Repeat the text read from each of these rows line for line, word for word. Leave the pictures out of your answer.

Page images and the text read from them:
——————
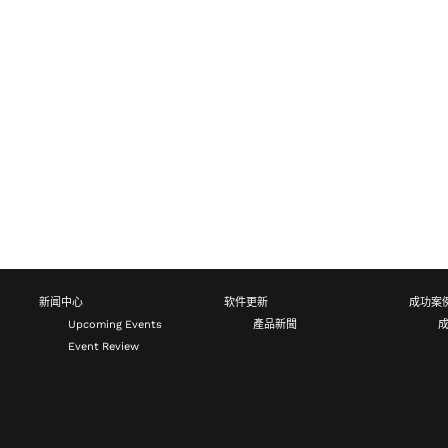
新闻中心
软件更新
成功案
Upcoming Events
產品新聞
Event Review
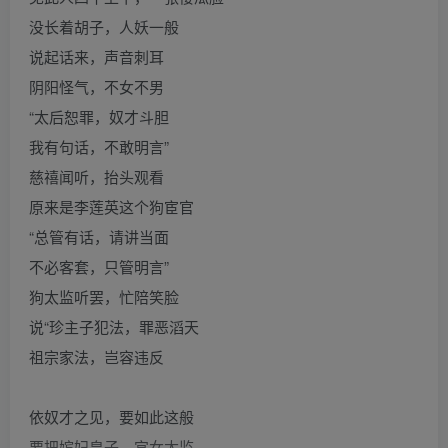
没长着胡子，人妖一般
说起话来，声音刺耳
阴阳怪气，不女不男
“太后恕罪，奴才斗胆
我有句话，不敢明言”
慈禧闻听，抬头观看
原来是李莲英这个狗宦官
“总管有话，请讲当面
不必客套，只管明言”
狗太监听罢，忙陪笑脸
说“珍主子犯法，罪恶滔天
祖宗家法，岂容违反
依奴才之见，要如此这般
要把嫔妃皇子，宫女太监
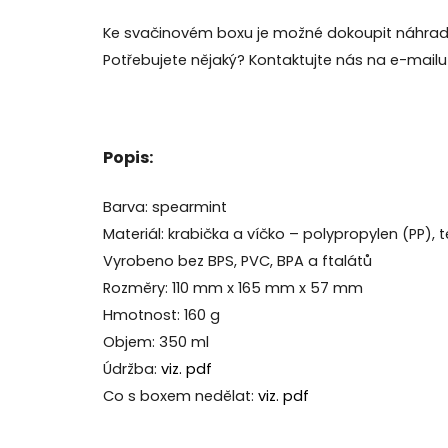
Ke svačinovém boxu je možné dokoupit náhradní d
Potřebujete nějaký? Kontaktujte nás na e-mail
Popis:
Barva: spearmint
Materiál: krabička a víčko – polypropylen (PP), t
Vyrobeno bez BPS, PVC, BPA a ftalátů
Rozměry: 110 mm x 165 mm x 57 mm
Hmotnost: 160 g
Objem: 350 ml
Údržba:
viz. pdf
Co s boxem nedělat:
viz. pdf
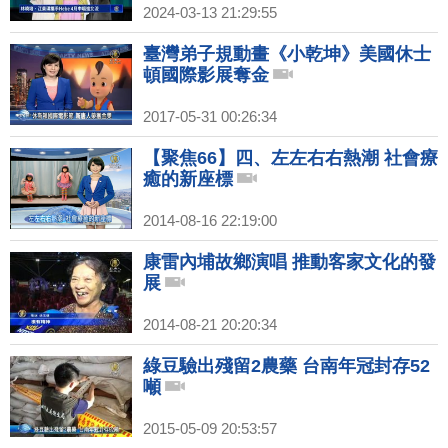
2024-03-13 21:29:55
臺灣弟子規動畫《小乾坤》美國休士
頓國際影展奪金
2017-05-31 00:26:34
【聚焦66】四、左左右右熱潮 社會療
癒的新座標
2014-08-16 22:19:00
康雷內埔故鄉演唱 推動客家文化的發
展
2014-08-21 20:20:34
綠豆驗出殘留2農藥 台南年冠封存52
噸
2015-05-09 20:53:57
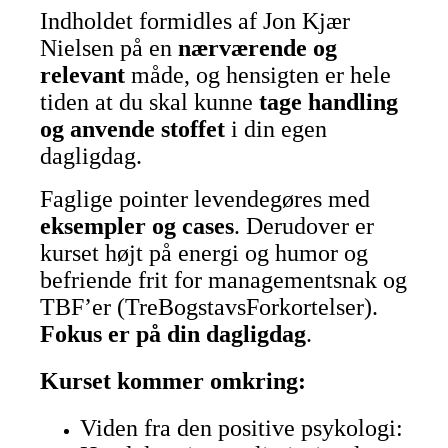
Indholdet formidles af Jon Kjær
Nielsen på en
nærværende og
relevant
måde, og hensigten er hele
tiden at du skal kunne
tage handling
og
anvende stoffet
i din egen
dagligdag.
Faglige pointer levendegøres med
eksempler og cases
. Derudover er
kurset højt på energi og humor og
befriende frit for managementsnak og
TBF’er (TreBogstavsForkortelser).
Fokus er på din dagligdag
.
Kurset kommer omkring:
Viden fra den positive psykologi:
——————
EXERCISE ANSWER:
新闻中心
软件更新
成功案
Upcoming Events
產品新聞
Event Review
没长着胡子，人妖一般
说起话来，声音刺耳
阴阳怪气，不女不男
“太后恕罪，奴才斗胆
我有句话，不敢明言”
慈禧闻听，抬头观看
原来是李莲英这个狗宦官
“总管有话，请讲当面
不必客套，只管明言”
狗太监听罢，忙陪笑脸
说“珍主子犯法，罪恶滔天
祖宗家法，岂容违反
依奴才之见，要如此这般
要把嫔妃皇子，宫女太监
Ke svačinovém boxu je možné dokoupit náhradní d
Potřebujete nějaký? Kontaktujte nás na e-mail
Popis:
Barva: spearmint
Materiál: krabička a víčko – polypropylen (PP), t
Vyrobeno bez BPS, PVC, BPA a ftalátů
Rozměry: 110 mm x 165 mm x 57 mm
Hmotnost: 160 g
Objem: 350 ml
Údržba:
viz. pdf
Co s boxem nedělat:
viz. pdf
2024-03-13 21:29:55
臺灣弟子規動畫《小乾坤》美國休士
頓國際影展奪金
2017-05-31 00:26:34
【聚焦66】四、左左右右熱潮 社會療
癒的新座標
2014-08-16 22:19:00
康雷內埔故鄉演唱 推動客家文化的發
展
2014-08-21 20:20:34
綠豆驗出殘留2農藥 台南年冠封存52
噸
2015-05-09 20:53:57
Indholdet formidles af Jon Kjær
Nielsen på en
nærværende og
relevant
måde, og hensigten er hele
tiden at du skal kunne
tage handling
og
anvende stoffet
i din egen
dagligdag.
Faglige pointer levendegøres med
eksempler og cases
. Derudover er
kurset højt på energi og humor og
befriende frit for managementsnak og
TBF’er (TreBogstavsForkortelser).
Fokus er på din dagligdag
.
Kurset kommer omkring:
Viden fra den positive psykologi:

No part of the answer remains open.